We've been married for three years, together for nine. We have no children. I am 28, she is 25. I am a Marine Corps veteran, and a police officer. My wife just recently joined the active duty military where she serves as an officer (vs enlisted, for those not familiar with military).

I am looking forward to learn what this community has to offer.


----------



## MattMatt (May 19, 2012)

Good morning, @thetotality. I am alerting @EleGirl, a forum Admin, as you might like her to change your user name as using an email address as a forum name can cause problems with spammers, etc.


----------



## EleGirl (Dec 3, 2011)

@thetotality,

I fixed your name by removing the email address part of it.


----------



## jsmart (Mar 14, 2015)

Welcome to TAM. Thank you for your service.
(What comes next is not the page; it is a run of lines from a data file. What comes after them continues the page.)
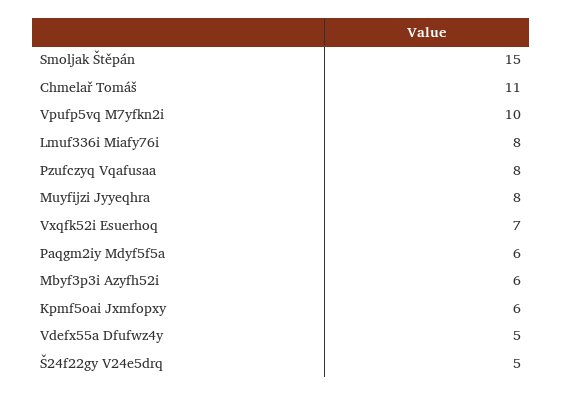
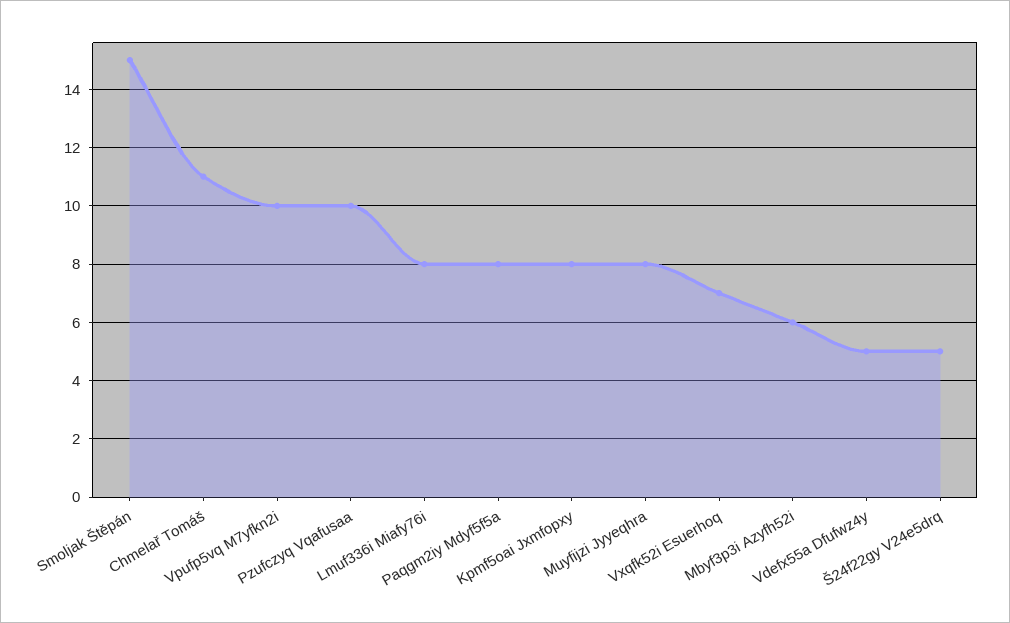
  {
    "Smoljak Štěpán": 15,
    "Chmelař Tomáš": 11,
    "Vpufp5vq M7yfkn2i": 10,
    "Lmuf336i Miafy76i": 8,
-   "Pzufczyq Vqafusaa": 8,
+   "Pzufczyq Vqafusaa": 10,
    "Muyfijzi Jyyeqhra": 8,
    "Vxqfk52i Esuerhoq": 7,
-   "Paqgm2iy Mdyf5f5a": 6,
+   "Paqgm2iy Mdyf5f5a": 8,
    "Mbyf3p3i Azyfh52i": 6,
-   "Kpmf5oai Jxmfopxy": 6,
+   "Kpmf5oai Jxmfopxy": 8,
    "Vdefx55a Dfufwz4y": 5,
    "Š24f22gy V24e5drq": 5
  }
This community can be a treasure for those needing help with many marital issues and questions.

Can I ask why your wife joined the military after 3 years of marriage? Not that a woman joining the military is bad but you know how women are CONSTANTLY being hit on by THIRSTY men. It's not usual for a mid 20s, newly married woman to go off and join the military.


----------



## MattMatt (May 19, 2012)

How can we help you do what you need to do?


----------